> **What to do**:
Exact copies of the lines below, from the one with "thumb tip: (72, 101)" up to and including the one with "thumb cmc: (147, 197)", are what this calls for; leave out pictures.

> **Data for analysis**:
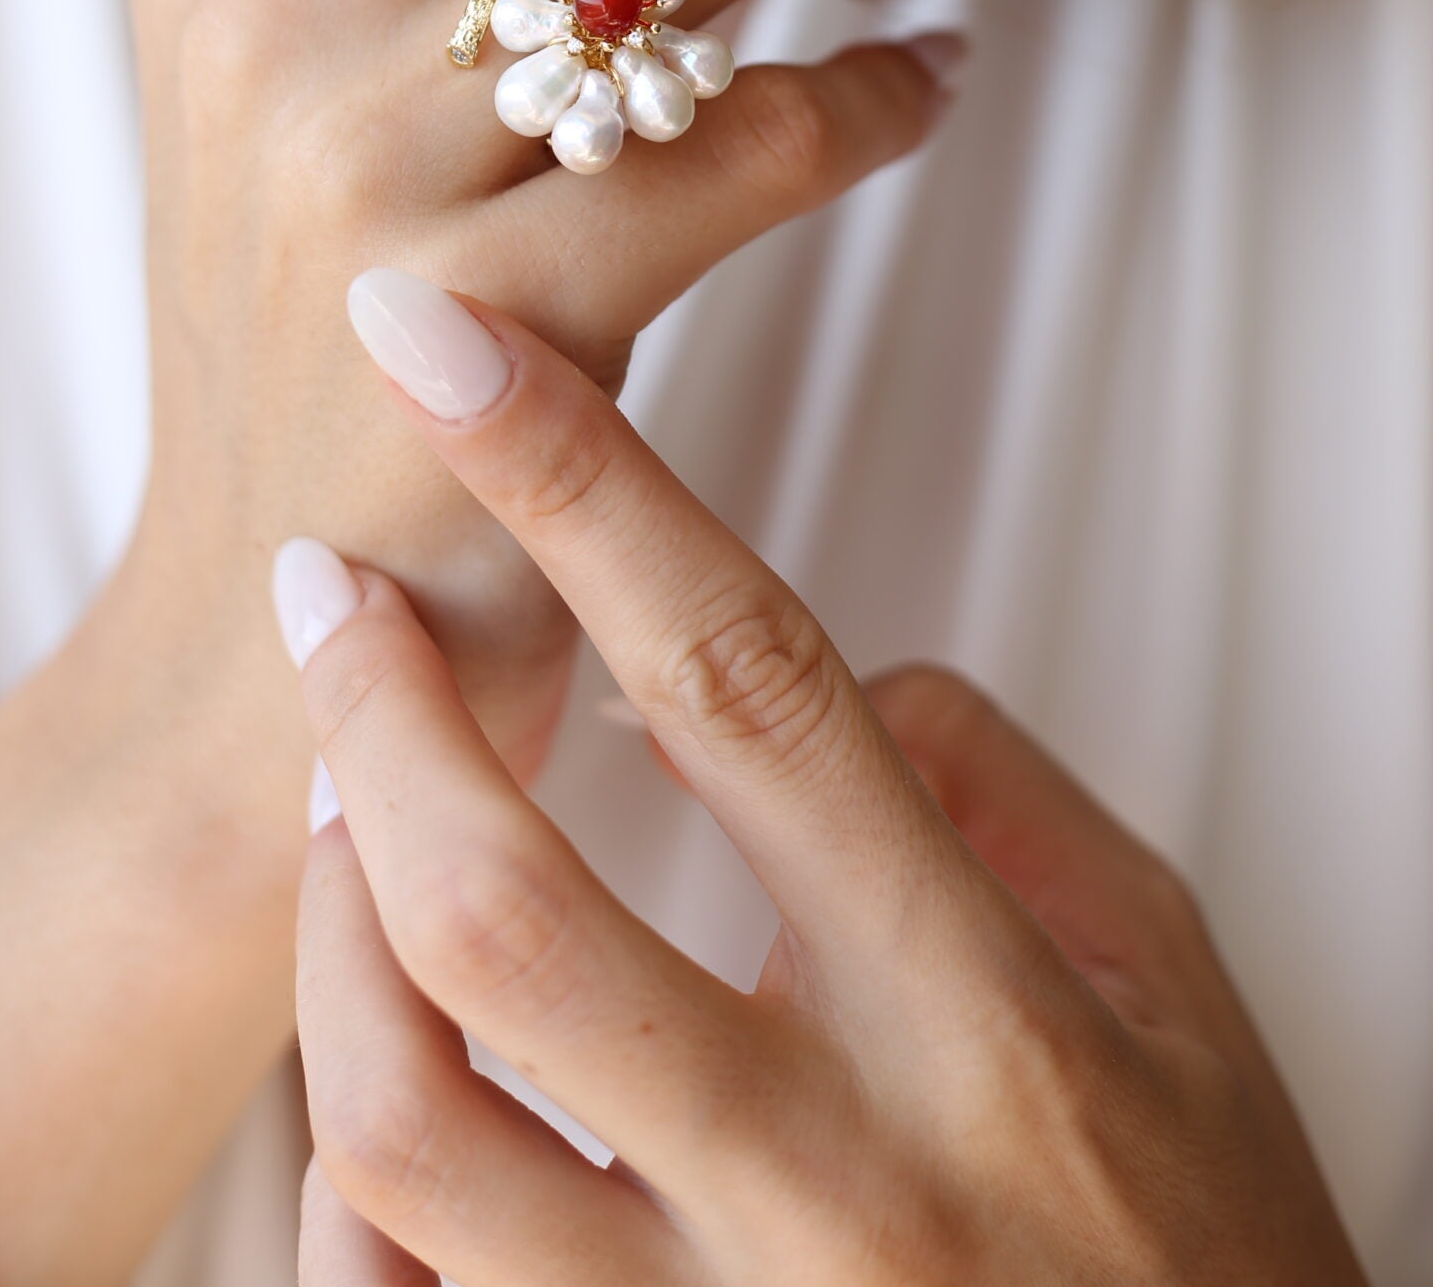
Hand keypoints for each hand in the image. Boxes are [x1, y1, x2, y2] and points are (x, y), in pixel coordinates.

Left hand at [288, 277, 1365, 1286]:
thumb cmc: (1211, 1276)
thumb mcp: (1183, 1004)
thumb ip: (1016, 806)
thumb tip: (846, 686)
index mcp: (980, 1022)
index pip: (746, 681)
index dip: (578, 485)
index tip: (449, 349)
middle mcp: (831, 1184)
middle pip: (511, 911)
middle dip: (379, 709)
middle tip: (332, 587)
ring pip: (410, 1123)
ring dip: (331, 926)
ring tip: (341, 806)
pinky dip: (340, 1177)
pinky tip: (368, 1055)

...

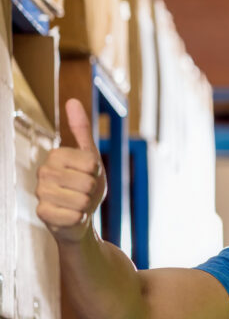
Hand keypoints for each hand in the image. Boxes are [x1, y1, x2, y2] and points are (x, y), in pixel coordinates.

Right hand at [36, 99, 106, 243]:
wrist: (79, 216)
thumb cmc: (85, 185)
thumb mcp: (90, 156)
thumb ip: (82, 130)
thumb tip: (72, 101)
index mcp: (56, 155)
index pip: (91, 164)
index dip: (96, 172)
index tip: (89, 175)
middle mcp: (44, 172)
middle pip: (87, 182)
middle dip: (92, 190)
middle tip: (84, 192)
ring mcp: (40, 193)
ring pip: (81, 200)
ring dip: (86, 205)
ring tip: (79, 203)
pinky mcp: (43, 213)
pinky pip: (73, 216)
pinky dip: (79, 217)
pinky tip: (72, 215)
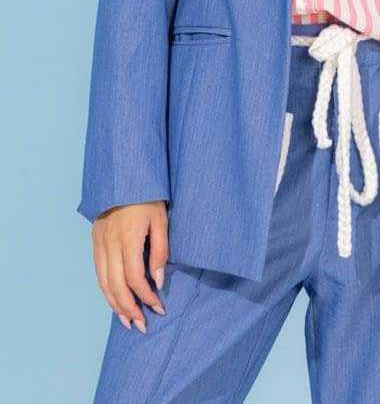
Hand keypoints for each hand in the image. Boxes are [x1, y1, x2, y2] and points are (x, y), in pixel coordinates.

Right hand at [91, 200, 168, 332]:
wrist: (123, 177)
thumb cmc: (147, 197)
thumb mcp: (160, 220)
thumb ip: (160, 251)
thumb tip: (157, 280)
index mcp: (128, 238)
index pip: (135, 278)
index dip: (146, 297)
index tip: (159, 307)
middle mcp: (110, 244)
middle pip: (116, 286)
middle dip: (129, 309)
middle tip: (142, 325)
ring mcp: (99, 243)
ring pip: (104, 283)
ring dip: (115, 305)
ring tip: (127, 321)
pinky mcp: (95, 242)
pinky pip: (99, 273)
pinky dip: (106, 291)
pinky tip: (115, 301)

> **Answer space**:
thumb tip: (72, 101)
index mcp: (56, 155)
index pip: (91, 164)
index dip: (96, 172)
index tip: (89, 175)
middle mcp: (44, 172)
middle pip: (87, 182)
middle dip: (92, 190)
middle tip: (84, 192)
ring mcp: (40, 193)
ring pip: (81, 200)
ring dip: (86, 205)
ring tip: (79, 203)
pinky mcp: (43, 213)
pinky pip: (73, 216)
pinky dip: (79, 217)
pinky tip: (72, 215)
Hand keypoints for each hand in the image. Boxes are [x1, y1, x2, y2] and points are (x, y), in pixel coordinates.

Right hand at [91, 200, 168, 332]:
wrist: (123, 177)
thumb cmc: (147, 197)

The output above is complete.